New bumps continue to appear for several days. As a result of this, you may have all 3 stages of the rash (which include bumps, blisters and scabbed lesions), at the same time on the 2nd day of the rash. Once you are infected, you can spread this virus for up to 48 hours before the rash appears and you remain contagious until all your spots crust over. In healthy children this condition is generally mild. There are some rare cases in which the rash can spread to cover your entire body and lesions may form in your throat, eyes and mucous membranes of the vagina, anus and urethra. New spots continue to appear in a period of several days.
Risk factors: It is known fact that the chickenpox is caused by varicella – zoster virus which is a highly contagious.  This condition can spread quickly. This virus is transmitted by direct contact with the rash. Also it can be spread by droplets dispersed into the air by sneezing or coughing. You have a risk of catching chickenpox if you:
- Live with children
- Work in or attend a school or child care facility 
- Have not been vaccinated for chickenpox [1,2]
- Have not had chickenpox
Most people who have had chickenpox or who have been vaccinated against this condition, these people are immune to it. If you have been vaccinated and if you still get chickenpox, then the symptoms are often milder and you have fewer blisters and you have mild fever or no fever. There are some cases when people can get chickenpox more than once but this is a rare condition.
People who are at a high risk of complications from chickenpox are:
- People taking drugs that suppress their immune systems
- People who are taking steroid medications for another disease or condition such as children with asthma
- People have an immune system which is impaired by medication, such as chemotherapy or another disease such as cancer or HIV 
- Newborns and infants whose mothers never had chickenpox or the vaccine
Chickenpox can also affect pregnant women. If you are not immune to chickenpox and you are pregnant, then you need to talk with your doctor about the risk for you and your unborn baby.
Complications: This condition is normally a mild disease. But also there are some cases when it can be serious and it can lead to complications or death, especially in people who have high – risk of it. Complications of chickenpox include:
- Reye’s syndrome for people who take aspirin during chickenpox
- Toxic shock syndrome
- Inflammation of the brain (encephalitis) 
- Pneumonia 
- Bacterial infections of the skin, soft tissues, bones, joints or bloodstream (sepsis)

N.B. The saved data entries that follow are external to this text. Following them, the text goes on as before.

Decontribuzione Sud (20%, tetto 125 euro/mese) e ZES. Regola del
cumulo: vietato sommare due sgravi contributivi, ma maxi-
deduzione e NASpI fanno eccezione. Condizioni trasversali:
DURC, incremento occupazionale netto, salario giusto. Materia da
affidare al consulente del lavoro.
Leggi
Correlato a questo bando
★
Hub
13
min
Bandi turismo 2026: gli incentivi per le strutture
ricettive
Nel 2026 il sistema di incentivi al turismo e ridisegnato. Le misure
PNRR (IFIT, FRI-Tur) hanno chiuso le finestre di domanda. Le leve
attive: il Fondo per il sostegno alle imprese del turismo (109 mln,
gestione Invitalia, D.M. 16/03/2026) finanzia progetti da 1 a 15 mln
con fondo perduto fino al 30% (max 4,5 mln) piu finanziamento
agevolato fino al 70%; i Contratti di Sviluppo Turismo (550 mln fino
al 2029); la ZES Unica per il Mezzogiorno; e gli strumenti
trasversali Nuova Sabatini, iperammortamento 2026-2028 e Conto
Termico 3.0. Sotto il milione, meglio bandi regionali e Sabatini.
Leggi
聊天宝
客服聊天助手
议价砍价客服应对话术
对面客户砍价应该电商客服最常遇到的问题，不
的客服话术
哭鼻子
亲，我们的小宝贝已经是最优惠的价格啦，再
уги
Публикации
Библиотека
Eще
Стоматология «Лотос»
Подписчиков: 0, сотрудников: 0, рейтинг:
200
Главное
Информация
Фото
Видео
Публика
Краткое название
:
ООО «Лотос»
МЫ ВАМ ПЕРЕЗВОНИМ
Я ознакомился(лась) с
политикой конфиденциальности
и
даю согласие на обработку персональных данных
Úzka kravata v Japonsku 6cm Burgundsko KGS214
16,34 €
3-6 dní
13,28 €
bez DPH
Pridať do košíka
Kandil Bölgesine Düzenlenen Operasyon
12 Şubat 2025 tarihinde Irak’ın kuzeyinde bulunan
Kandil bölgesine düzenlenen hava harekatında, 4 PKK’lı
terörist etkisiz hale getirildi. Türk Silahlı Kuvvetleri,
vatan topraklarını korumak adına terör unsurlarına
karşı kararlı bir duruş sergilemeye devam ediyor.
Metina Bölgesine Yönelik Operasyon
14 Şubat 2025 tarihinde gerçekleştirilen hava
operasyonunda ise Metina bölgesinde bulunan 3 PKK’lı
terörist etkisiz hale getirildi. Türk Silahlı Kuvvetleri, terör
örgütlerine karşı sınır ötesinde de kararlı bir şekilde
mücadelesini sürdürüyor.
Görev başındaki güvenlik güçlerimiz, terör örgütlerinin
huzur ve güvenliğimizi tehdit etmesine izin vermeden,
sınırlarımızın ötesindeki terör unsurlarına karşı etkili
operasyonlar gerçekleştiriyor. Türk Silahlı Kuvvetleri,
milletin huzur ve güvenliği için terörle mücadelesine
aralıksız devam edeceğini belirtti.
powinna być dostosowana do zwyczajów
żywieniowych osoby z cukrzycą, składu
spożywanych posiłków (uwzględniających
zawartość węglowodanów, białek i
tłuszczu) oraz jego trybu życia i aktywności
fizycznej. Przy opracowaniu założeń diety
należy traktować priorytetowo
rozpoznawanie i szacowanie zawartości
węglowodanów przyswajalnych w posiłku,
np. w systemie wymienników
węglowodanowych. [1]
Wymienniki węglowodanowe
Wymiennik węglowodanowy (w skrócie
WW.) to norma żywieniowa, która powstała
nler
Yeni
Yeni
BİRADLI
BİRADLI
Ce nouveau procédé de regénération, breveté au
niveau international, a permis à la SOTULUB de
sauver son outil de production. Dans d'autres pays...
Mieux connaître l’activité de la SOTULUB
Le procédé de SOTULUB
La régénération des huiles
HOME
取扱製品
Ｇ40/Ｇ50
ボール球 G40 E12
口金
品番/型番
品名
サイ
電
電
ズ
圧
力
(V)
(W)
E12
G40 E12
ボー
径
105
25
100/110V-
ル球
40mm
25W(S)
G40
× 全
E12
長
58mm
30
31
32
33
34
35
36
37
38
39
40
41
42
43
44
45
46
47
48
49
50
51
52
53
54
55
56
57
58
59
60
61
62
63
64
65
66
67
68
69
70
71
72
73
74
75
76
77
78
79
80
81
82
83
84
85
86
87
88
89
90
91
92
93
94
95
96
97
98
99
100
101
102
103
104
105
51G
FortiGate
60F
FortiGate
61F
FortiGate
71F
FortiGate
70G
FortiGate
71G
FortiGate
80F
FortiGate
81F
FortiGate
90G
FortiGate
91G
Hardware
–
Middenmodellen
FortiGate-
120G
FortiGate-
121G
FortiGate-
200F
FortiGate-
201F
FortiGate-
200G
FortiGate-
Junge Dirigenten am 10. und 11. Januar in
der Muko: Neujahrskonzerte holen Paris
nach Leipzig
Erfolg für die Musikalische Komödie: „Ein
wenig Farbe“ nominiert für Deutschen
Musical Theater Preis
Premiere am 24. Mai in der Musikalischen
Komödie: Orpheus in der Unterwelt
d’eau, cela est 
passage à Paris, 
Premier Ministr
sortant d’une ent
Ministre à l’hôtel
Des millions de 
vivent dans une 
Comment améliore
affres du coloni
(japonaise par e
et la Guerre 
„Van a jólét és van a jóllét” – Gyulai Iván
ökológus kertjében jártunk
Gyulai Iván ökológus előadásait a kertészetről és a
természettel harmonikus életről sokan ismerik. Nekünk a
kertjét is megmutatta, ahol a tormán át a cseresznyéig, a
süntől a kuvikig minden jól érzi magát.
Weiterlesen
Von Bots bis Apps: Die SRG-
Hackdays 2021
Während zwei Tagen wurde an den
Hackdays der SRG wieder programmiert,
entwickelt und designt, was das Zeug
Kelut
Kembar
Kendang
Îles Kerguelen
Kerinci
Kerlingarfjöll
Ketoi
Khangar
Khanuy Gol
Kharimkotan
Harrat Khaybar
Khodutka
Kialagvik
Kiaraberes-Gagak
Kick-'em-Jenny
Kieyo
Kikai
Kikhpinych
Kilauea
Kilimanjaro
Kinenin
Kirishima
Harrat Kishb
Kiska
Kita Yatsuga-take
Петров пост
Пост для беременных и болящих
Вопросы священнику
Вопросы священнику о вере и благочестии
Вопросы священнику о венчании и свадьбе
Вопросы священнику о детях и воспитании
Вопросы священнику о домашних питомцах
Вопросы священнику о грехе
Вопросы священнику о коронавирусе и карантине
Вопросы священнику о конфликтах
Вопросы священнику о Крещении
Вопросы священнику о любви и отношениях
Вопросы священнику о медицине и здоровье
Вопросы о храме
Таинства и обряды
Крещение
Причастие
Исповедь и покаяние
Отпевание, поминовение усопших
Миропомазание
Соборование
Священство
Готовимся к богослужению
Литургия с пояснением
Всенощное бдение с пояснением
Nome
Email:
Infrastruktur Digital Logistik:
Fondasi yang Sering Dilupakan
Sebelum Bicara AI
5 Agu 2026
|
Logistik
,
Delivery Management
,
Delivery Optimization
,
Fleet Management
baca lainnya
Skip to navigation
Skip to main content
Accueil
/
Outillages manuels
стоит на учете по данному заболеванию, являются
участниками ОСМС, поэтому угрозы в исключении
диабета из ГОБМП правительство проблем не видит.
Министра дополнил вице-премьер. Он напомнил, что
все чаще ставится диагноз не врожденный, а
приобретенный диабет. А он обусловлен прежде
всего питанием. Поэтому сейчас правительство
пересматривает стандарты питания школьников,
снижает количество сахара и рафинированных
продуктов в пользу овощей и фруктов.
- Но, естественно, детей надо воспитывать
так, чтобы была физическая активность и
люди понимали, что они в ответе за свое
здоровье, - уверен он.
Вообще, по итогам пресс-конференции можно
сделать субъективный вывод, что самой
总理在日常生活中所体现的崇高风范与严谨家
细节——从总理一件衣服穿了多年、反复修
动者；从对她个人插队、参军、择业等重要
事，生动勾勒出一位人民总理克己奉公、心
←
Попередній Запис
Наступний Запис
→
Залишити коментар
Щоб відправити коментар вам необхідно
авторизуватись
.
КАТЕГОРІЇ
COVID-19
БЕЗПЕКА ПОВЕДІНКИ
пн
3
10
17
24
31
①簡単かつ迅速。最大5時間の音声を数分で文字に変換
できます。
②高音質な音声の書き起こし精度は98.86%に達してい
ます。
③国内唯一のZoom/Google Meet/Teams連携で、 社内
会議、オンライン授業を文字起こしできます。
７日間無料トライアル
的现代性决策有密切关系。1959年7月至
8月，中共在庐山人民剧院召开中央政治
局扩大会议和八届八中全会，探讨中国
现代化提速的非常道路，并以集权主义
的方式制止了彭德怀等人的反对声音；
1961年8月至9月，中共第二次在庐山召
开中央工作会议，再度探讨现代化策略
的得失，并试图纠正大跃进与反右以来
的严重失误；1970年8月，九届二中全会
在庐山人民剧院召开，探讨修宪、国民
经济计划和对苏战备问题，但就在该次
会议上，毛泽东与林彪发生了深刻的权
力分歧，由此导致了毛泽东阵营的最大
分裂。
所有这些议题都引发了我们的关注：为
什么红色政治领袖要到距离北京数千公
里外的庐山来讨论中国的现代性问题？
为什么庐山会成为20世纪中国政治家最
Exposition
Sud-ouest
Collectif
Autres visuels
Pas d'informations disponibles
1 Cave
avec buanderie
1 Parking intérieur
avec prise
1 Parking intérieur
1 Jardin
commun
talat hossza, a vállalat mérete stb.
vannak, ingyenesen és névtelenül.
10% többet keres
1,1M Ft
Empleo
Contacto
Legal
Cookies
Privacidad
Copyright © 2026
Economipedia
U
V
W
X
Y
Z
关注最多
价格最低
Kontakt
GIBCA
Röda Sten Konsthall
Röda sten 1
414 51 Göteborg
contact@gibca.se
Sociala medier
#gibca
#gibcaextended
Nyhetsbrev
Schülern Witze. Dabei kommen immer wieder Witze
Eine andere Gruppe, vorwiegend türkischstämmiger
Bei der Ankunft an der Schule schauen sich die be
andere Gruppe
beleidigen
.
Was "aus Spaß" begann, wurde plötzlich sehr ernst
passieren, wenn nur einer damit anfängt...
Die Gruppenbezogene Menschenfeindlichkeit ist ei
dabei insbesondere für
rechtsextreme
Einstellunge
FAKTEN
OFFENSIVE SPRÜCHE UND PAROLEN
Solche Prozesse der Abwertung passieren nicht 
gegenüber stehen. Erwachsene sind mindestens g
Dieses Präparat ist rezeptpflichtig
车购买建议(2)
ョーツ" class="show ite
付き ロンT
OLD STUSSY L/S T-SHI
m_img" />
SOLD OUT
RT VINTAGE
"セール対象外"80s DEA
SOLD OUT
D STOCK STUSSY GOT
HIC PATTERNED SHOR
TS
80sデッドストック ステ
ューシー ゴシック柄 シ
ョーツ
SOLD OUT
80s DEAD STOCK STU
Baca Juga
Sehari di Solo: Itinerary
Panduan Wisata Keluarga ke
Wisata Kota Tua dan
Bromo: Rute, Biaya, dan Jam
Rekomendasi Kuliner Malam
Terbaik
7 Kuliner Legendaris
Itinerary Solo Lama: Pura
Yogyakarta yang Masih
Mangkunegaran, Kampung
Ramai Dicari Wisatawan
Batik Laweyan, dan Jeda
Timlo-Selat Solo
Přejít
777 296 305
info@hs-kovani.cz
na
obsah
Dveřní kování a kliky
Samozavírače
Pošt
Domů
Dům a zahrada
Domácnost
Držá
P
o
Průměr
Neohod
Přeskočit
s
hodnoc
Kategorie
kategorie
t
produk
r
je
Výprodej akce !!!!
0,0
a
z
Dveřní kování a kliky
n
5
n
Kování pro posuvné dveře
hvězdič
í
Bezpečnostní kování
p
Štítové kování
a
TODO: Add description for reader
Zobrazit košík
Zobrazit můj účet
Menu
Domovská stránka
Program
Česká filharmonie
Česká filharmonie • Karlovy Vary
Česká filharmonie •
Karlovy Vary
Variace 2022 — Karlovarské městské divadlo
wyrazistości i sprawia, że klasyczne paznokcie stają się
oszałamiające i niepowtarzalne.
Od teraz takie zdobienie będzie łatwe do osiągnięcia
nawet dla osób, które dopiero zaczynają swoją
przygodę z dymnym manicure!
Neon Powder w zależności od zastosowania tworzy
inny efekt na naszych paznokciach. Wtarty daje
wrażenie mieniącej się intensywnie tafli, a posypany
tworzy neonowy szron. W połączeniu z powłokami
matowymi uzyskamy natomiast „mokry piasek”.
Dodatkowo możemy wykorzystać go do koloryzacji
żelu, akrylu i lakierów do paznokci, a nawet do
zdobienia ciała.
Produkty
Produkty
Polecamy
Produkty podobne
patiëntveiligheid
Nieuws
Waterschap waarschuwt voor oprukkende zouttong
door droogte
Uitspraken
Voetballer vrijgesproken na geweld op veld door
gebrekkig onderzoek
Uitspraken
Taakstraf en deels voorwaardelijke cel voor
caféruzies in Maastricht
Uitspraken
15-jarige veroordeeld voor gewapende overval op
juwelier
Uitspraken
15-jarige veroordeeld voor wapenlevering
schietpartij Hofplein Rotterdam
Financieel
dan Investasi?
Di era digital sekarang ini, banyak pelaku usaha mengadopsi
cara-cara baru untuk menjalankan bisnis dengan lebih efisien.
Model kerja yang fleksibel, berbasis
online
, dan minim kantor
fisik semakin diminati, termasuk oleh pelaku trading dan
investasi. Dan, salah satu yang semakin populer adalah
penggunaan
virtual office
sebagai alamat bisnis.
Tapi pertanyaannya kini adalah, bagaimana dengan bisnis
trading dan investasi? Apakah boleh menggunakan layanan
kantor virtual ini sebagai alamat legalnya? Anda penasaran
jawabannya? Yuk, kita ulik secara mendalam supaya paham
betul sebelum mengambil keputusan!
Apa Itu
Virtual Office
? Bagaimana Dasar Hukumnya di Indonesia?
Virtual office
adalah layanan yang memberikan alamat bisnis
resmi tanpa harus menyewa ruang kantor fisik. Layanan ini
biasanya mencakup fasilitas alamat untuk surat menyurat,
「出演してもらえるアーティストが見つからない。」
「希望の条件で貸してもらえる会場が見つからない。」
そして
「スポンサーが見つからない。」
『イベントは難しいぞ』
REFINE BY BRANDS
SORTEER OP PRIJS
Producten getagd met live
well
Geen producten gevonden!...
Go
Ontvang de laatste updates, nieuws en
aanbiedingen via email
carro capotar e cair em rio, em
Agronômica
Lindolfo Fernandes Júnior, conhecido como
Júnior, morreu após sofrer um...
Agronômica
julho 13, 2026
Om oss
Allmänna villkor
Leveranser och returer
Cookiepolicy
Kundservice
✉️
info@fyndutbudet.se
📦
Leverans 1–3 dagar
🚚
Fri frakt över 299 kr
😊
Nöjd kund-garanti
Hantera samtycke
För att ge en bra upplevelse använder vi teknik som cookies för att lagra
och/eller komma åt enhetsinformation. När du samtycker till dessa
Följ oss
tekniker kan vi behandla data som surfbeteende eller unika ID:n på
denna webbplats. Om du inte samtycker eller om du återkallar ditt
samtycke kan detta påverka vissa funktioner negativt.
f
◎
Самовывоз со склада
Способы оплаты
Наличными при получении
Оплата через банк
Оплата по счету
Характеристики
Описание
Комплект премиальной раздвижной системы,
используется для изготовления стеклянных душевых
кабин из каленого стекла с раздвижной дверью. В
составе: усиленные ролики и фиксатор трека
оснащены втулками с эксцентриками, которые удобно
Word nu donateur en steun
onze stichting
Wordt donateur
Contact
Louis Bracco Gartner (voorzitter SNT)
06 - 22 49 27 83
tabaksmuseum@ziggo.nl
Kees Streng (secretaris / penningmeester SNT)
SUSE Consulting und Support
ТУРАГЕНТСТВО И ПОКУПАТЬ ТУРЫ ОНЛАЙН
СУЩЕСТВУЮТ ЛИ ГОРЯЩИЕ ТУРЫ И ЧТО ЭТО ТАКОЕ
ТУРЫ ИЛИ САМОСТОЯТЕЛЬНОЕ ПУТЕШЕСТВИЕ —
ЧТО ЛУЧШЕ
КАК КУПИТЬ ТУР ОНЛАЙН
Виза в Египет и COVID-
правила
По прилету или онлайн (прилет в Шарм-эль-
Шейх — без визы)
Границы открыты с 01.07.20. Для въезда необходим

 Lopez AS, Marin M. Strategies for the control and investigation of varicella outbreaks manual, 2008. In Centers for Disease Control and Prevention. Retrieved from www.cdc.gov/chickenpox/outbreaks/manual.html
 Kaiser Permanente. Chickenpox vaccination lowers risk of pediatric shingles. Science Daily. 2019. Retrieved from www.sciencedaily.com/releases/2019/06/190610090105.htm
 Vally H, Dowse GK, Eastwood K, Cameron S. An outbreak of chickenpox at a child care centre in Western Australia. Costs to the community and implications for vaccination policy. Australian and New Zealand Journal of Public Health. 2007;31(2):113-9.
 Noronha V, Ostwal V, Ramaswamy A, et al. Chicken pox infection in patients undergoing chemotherapy: A retrospective analysis from a tertiary care center in India. Journal of Infection and Public Health. 2017;10(1):8-13.
 Skripuletz T, Pars K, Schulte A, et al. Varicella zoster virus infections in neurological patients: a clinical study. BMC Infectious Diseases. 2018.
 Denny JT, Rocke ZM, McRae VA, et al. Varicella pneumonia: Case report and review of a potentially lethal complication of a common disease. Journal of Investigative Medicine High Impact Case Reports. 2018;6:2324709618770230.